Now that I’m unemployed (anyone want to hire a highly qualified biochemist?), I seem to have plenty of time on my hands.

So with the help of an Epic Pass, the string of Colorado resorts along or near the I-70 corridor are within financial reach.

March 30- After a 90 minute drive the night before from Albuquerque to Espanola, I drove the last 60 miles to Taos. This was my first legitimate spring riding day this season, with a cool breeze on the ridgeline, slush at the bottom, and one lousy last run down an icy Al’s run. I got on the road by around 4:30 PM and drove north along the spine of the Sangre de Cristos to Salida, CO. This is the wickedest range in Colorado, a jagged ridgeline rising 6000 feet from the San Luis Valley, somewhat reminiscent of the Sierras and the Owens Valley in California.

The Sangre de Cristos

March 31- Breckenridge, turned out to be the only nice day, packed powder at the top, with moderate winds, a bit icy in the middle and windy, and spring slush and warm temps at the bottom. It was a smooth drive from Salida with great views of the University Range, with the exception of a near wipeout on an icy spot on the hairpin turns of Hoosier Pass. Good times otherwise. They groom the resort perfectly, and the various rollers and hits are fun to bomb down. It’s not a steep mountain overall, though.

Mt. Princeton and Buena Vista, CO

Top of Imperial Express, Breckenridge, looking north

April 1- Beaver Creek, dust on some very rough crust in the morning, which became a whiteout by late morning, and continual snowfall and winds in the afternoon. The snowfall turned a crappy day into a great one, despite a broken binding that needed fixing. The bonus was getting over Vail Pass during that 45 minute window of being open, otherwise I would have been stuck in a shelter in Vail for the night. But the driving was downright hazardous.

Mid-afternoon break in the weather, Beaver Creek

April 2- Breckenridge, powder day in early April. No, not bottomless stuff, but still excellent. It was downright cold, though, luckily I packed the cold weather gear.

April 3- Breckenridge, this time it lived up to its moniker Breckenfridge.

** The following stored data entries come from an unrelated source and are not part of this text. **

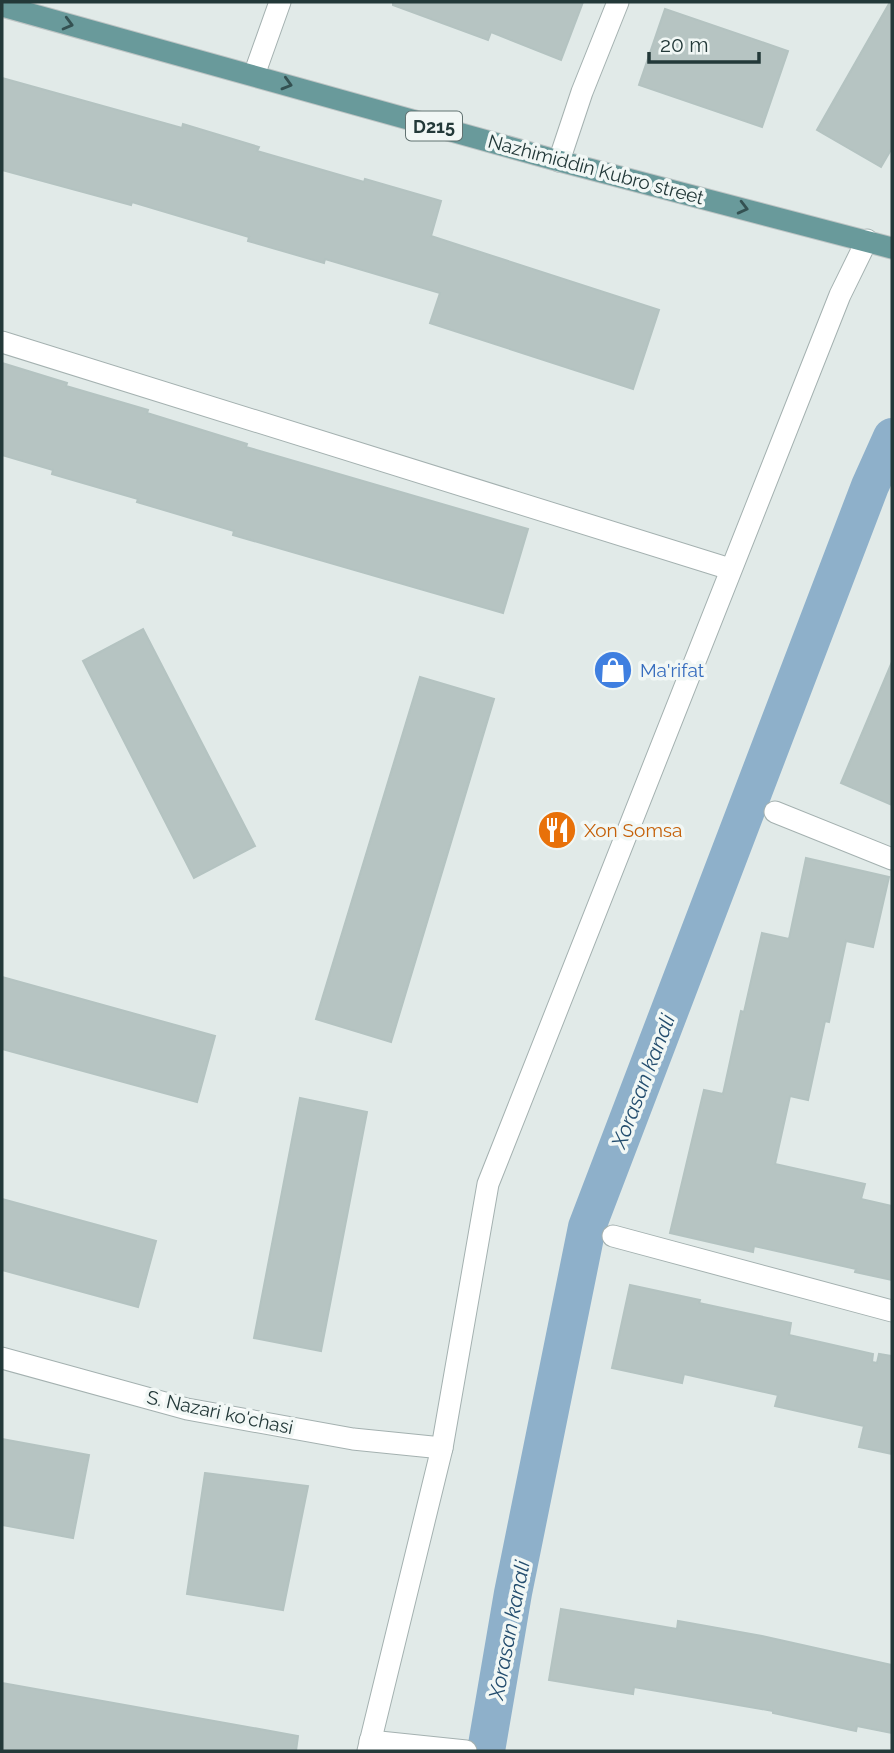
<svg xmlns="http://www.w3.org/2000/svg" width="894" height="1753" viewBox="0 0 894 1753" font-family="Raleway,sans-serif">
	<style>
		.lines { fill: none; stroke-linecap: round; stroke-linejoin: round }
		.canal { stroke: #8eb0ca; stroke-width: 38 }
		.building { fill: #b6c4c2; stroke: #b4c3c1; stroke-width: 2 }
		.minor-casing { stroke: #a4b1b0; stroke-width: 23 }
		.major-casing { stroke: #bdc4c4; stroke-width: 23 }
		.minor { stroke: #fff; stroke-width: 21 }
		.major { stroke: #699a9b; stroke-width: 21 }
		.oneway { stroke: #345152 }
		.labels { text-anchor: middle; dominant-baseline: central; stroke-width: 7; stroke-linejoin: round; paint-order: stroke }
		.shield { fill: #f1f7f5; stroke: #617271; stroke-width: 2 }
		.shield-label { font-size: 18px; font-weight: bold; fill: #233939 }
		.street-label { font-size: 19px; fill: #233939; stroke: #f1f7f5 }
		.shop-label { font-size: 19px; fill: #366cbe; stroke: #f1f7f5; text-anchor: start }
		.food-label { font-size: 19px; fill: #c56008; stroke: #f1f7f5; text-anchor: start }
		.water-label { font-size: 21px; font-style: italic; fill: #234d6e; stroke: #f1f7f5 }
	</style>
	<rect width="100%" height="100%" fill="#e1eae8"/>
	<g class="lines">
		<!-- canal -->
		<polyline class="canal" points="486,1751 513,1593 587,1227 870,486 892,437"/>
	</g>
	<!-- building -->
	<g class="building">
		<polygon points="393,2 583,2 561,60 491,32 488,40 393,5"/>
		<polygon points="890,2 892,2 892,148 881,167 817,130"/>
		<polygon points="665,9 788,51 762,127 639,85"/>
		<polygon points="2,78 182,128 183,124 259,147 257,151 364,182 365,179 441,201 431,236 659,310 633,389 430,323 440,293 325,259 324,263 248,241 249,237 132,202 131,205 2,170"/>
		<polygon points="2,363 67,383 66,386 148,410 147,413 247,444 246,447 528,529 503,613 233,535 234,531 137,502 138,499 52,474 53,470 2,455"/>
		<polygon points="143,629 255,846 194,878 83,661"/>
		<polygon points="892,662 892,805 841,783"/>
		<polygon points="420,677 494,699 391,1042 316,1019"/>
		<polygon points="806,858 889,877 873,947 846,941 829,1022 825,1021 808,1100 790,1096 775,1164 865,1184 861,1199 892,1206 892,1280 855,1272 856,1269 754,1246 753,1252 670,1233 704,1090 723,1094 741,1011 744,1012 762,933 789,939"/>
		<polygon points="2,977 215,1036 197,1102 2,1049"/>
		<polygon points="300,1098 367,1112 321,1351 254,1338"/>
		<polygon points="2,1199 156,1241 138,1307 2,1270"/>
		<polygon points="630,1285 700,1300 699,1303 791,1323 789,1335 873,1354 872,1362 877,1363 879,1354 892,1356 892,1454 859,1447 864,1426 775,1406 778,1395 684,1374 682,1383 612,1368"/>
		<polygon points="2,1439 89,1455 73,1538 2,1525"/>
		<polygon points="205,1473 308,1486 283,1610 187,1594"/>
		<polygon points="561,1609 677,1629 678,1621 762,1636 892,1665 892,1733 857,1726 856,1731 773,1713 773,1711 634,1687 633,1694 549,1680"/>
		<polygon points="2,1683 298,1736 296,1751 2,1751"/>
	</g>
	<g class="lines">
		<!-- minor casing -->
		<g class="minor-casing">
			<g id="minor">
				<polyline points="254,75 280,2"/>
				<polyline points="559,161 582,92 618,2"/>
				<polyline points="2,342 730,569"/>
				<polyline points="775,812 892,859"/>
				<polyline points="613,1236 892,1311"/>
				<polyline points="2,1358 187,1409 353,1439 442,1448"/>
				<polyline points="370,1741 466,1751"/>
				<polyline points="368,1751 442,1448 488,1184 840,295 867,240"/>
			</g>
		</g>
		<!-- major casing -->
		<g class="major-casing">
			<polyline id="major" points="2,6 559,161 892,248"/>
		</g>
		<!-- minor -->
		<use href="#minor" class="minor"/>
		<!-- major -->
		<use href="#major" class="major"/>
	</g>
	<!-- one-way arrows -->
	<defs><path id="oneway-chevron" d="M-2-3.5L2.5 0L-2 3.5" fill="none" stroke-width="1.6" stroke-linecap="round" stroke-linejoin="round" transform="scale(1.75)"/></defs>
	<g class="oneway">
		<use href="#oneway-chevron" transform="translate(68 24) rotate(15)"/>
		<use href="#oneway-chevron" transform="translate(287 84) rotate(16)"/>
		<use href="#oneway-chevron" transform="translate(743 208) rotate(14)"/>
	</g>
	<!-- icons -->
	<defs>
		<g id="shop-disc" transform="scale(2.0125)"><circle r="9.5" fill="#3f7fe0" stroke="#f1f7f5"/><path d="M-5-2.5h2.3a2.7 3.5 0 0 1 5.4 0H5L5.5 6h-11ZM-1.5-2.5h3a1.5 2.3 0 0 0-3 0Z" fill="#fff"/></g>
		<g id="restaurant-disc" transform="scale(2.0125)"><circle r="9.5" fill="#e8710a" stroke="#f1f7f5"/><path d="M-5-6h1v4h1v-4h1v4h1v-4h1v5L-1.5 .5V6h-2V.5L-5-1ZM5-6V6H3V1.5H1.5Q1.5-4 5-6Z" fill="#fff"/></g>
	</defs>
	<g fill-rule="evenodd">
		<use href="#shop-disc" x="613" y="670"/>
		<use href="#restaurant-disc" x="557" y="830"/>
	</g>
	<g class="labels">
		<!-- shield labels -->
		<rect class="shield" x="406" y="111.5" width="56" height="29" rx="5"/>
		<g class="shield-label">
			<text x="434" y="126">D215</text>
		</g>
		<!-- street labels -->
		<g class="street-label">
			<text transform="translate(596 169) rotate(15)">Nazhimiddin Kubro street</text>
			<text transform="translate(220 1412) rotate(12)">S. Nazari ko'chasi</text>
		</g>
		<!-- shop labels -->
		<g class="shop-label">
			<text x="640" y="670">Ma'rifat</text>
		</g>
		<!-- food labels -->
		<g class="food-label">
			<text x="584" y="830">Xon Somsa</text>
		</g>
		<!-- water labels -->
		<g class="water-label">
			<text transform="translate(643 1081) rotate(-69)">Xorasan kanali</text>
			<text transform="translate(509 1630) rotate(-79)">Xorasan kanali</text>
		</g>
	</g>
	<!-- border -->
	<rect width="894" height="1753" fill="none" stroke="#233939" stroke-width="7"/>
	<!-- scale -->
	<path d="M649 52v10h110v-10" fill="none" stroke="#233939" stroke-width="3.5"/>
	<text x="660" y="52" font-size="21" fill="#233939" stroke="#f1f7f5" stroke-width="5" paint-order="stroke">20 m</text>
</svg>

Rode the top lifts until it was shut down due to high winds in early afternoon. The crowds were minimal, nobody was riding the top lift, although the snow was excellent. Oh, and I think the reason why was the beerfest in town.

April 4- Keystone, okay half day, since I went all out the past five days. The sun finally came out, although it was still somewhat unsettled. Hooked up with another solo rider who showed me some of the goods in the woods. And he proceeded to take multiple bong hits, Keystoned indeed. Then it was back south towards New Mexico, via Climax, Leadville, Alamosa. . .

Leadville, CO

April 10- An afternoon at Ski Santa Fe, probably my last day this season, nothing exceptional, but it was outstanding snow cover for New Mexico, which had an excellent season, and I hiked the peak behind the top lift. It’s a 15 minute walk or so at 12,000+ feet, and, it looks like excellent backcountry / sidecountry descents back there, but well, I’ll save it for another day and do it with a partner.

Obligatory self-portrait at the summit, showing off my $2 beanie purchased in Morocco

Sangre de Cristos in New Mexico, Santa Fe Baldy and Truchas Peaks

So that’s my season, 21 days. I was hoping for more, but who knows?